- Your assignment -
Count every line in the entries that follow where the word "about" appears, then state only the total.

- Stored data -
..........
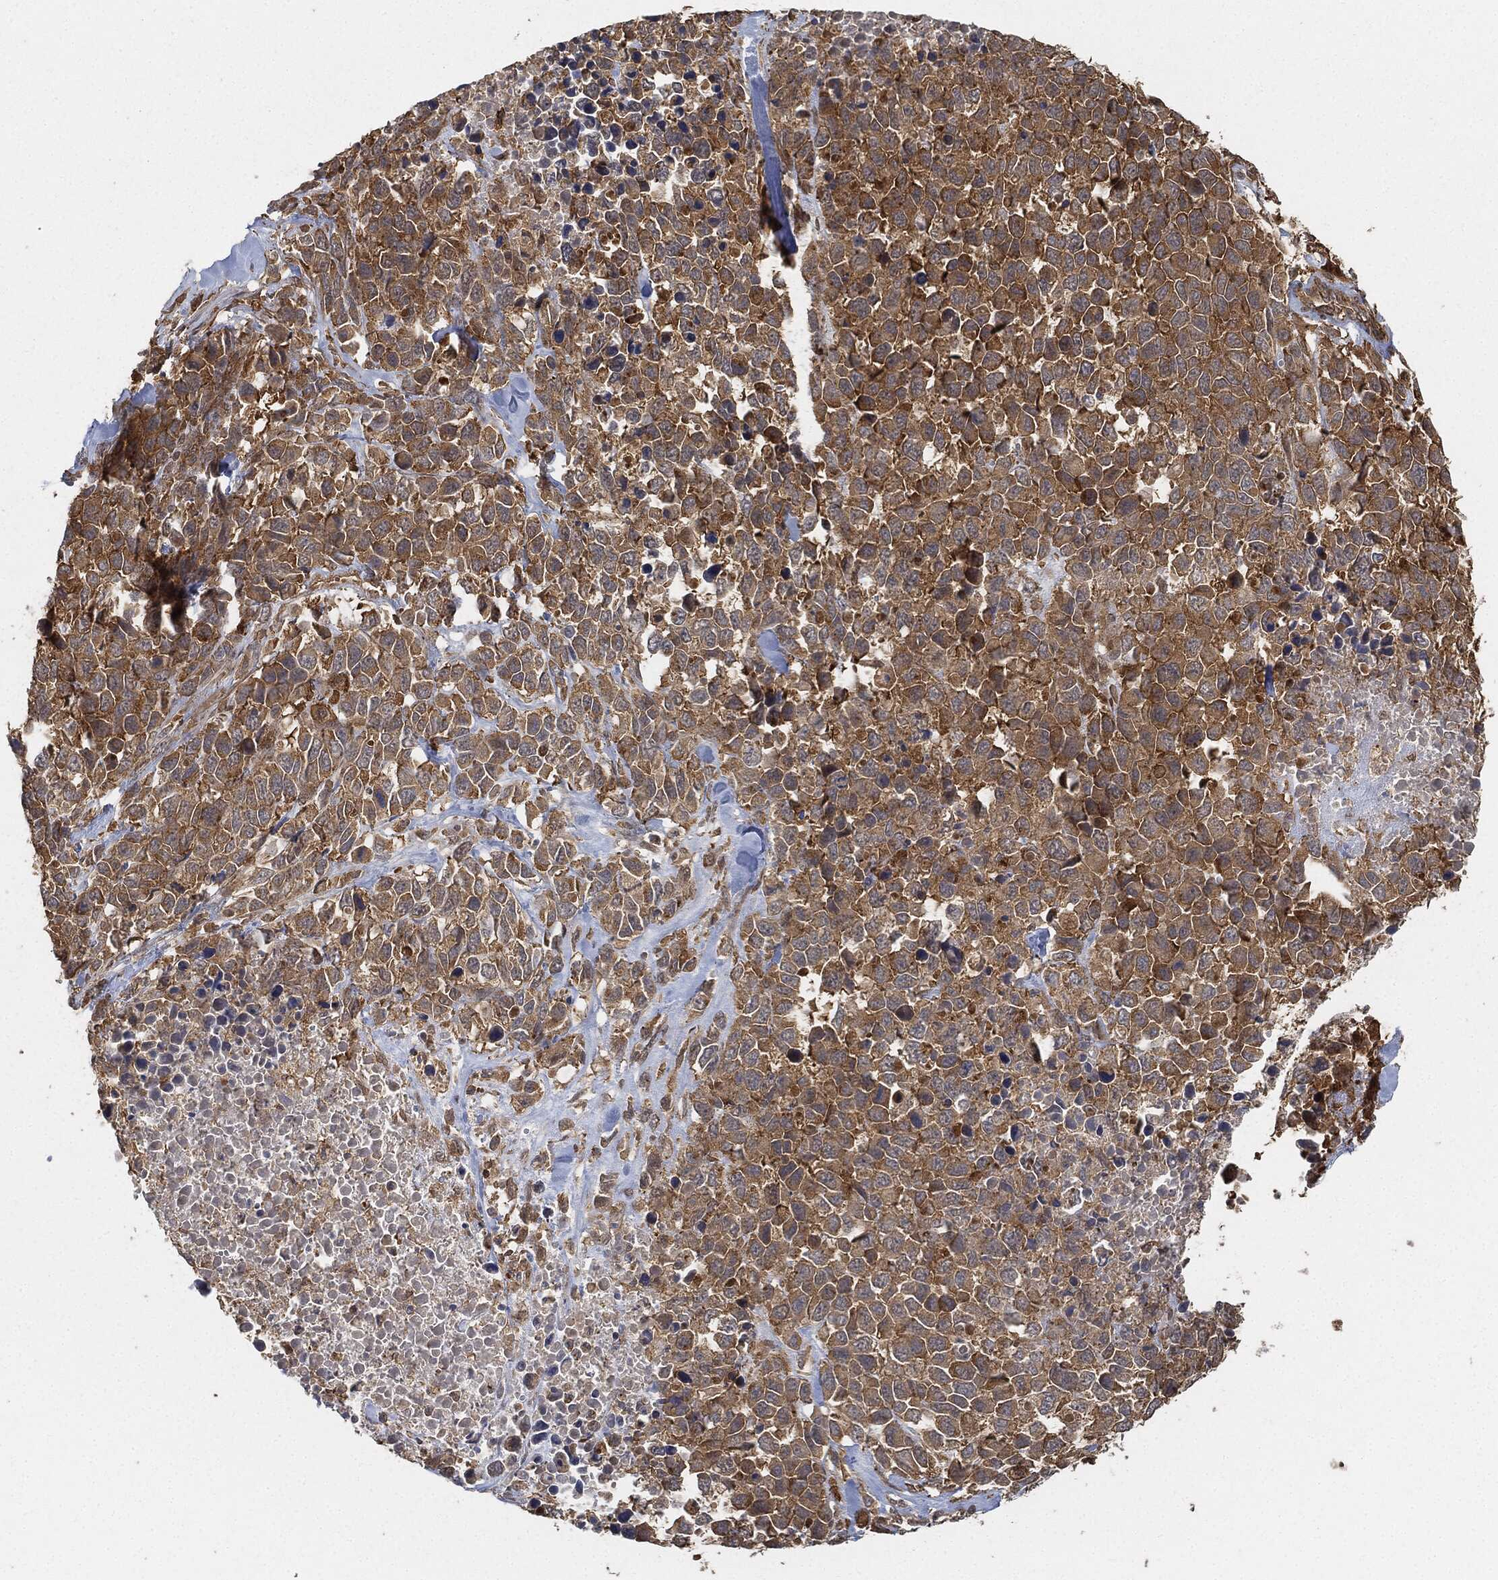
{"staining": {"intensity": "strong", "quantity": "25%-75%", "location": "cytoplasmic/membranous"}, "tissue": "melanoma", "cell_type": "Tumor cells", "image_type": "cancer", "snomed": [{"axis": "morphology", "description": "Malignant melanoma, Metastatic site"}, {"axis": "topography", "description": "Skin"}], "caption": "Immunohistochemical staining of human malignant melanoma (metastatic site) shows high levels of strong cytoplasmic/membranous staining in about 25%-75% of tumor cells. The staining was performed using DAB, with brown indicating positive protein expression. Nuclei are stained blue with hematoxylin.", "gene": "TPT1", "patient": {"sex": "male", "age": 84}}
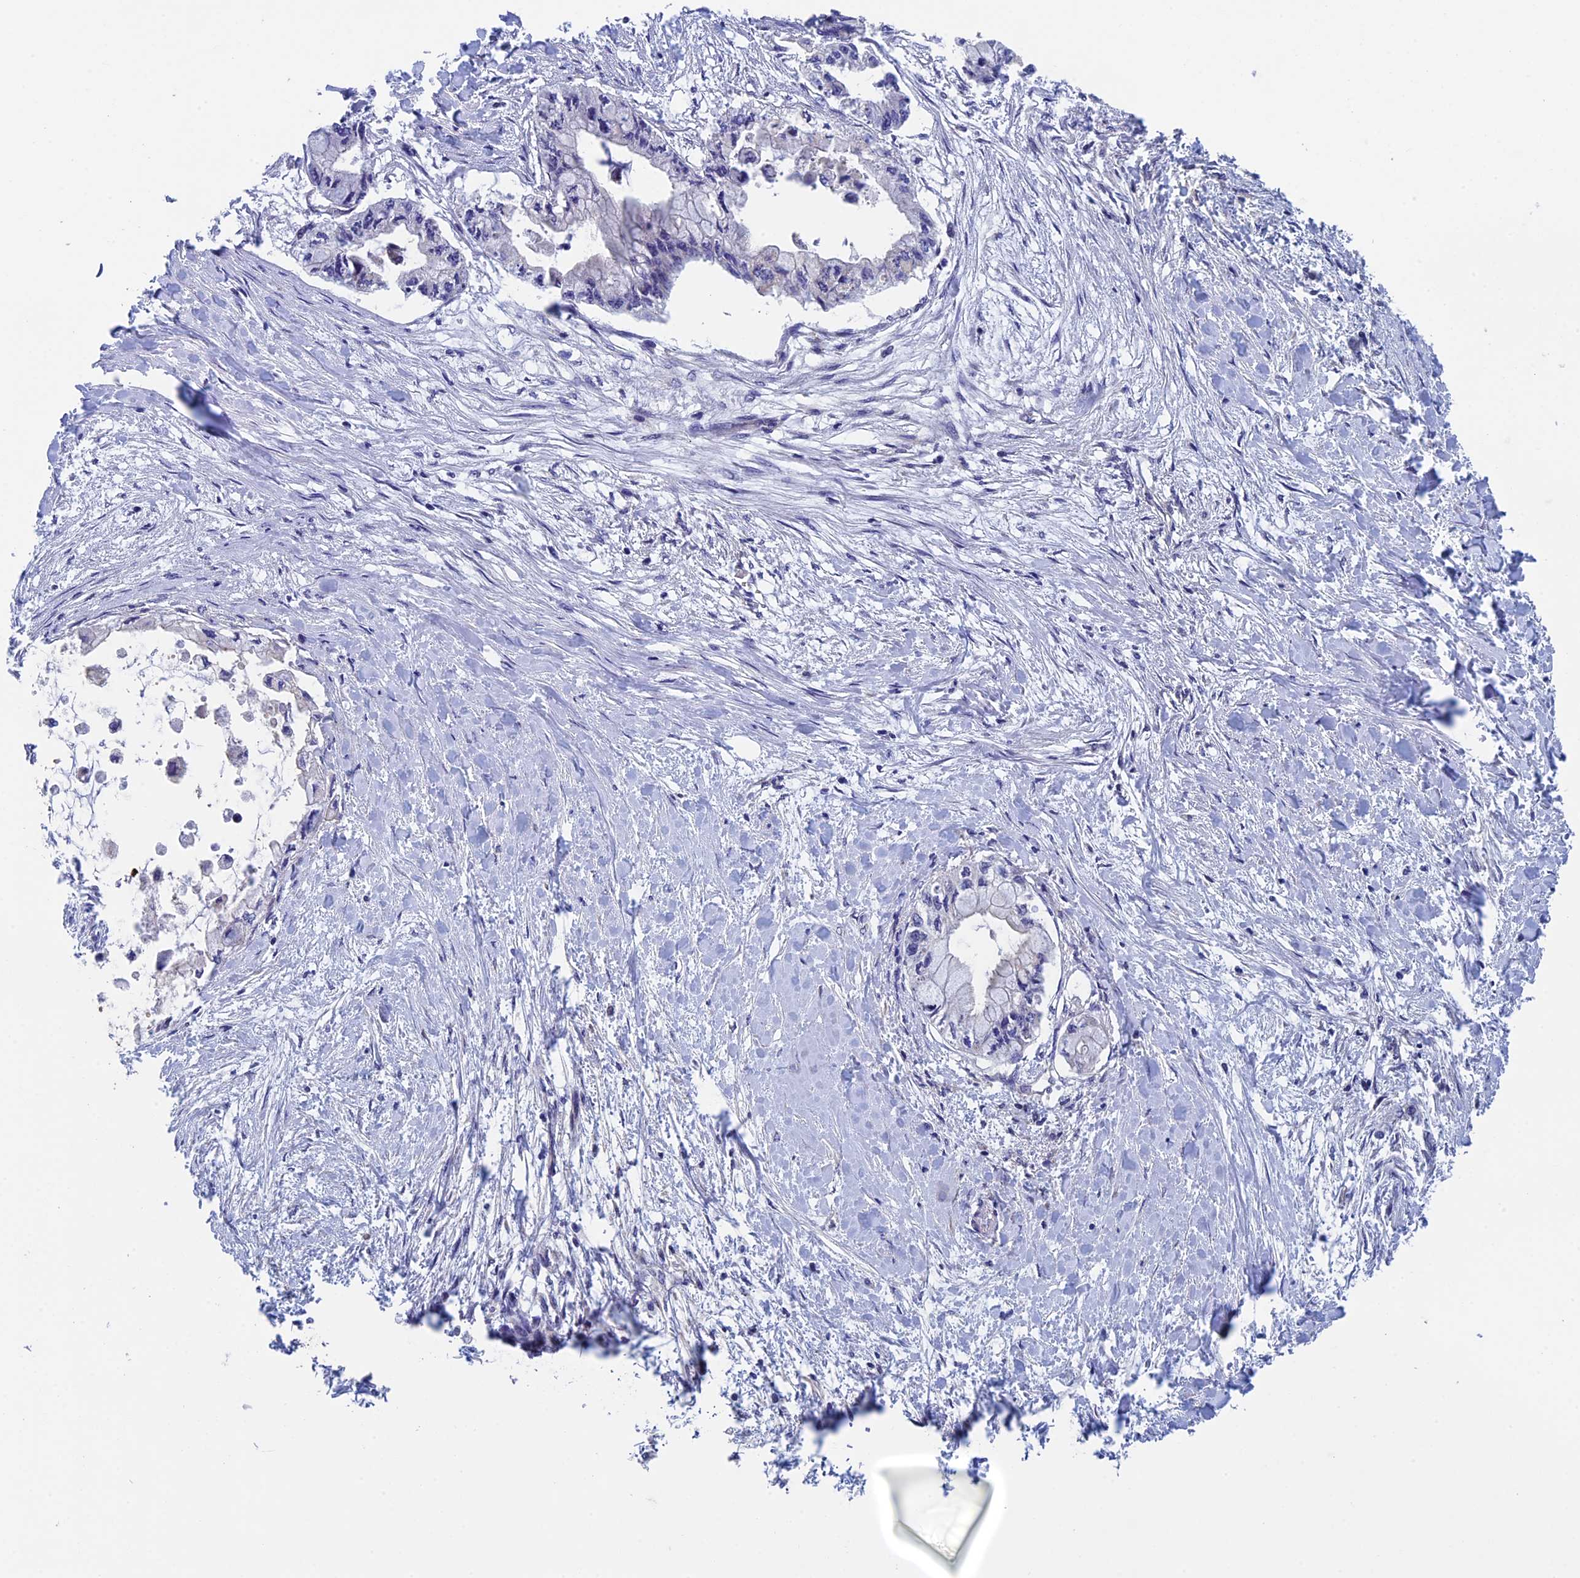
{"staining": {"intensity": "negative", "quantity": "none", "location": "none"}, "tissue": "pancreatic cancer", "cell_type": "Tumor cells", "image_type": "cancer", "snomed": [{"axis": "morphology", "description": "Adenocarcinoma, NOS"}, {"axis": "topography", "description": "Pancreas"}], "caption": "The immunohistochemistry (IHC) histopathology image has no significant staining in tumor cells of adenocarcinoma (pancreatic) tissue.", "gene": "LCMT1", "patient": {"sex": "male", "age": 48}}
..........
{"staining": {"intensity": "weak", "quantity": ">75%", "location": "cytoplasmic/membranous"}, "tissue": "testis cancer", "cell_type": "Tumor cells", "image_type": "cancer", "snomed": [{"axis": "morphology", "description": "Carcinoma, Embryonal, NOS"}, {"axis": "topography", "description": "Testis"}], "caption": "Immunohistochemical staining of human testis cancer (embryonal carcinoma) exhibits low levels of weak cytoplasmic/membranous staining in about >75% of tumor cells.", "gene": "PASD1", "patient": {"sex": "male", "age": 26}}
..........
- Solution to this task -
2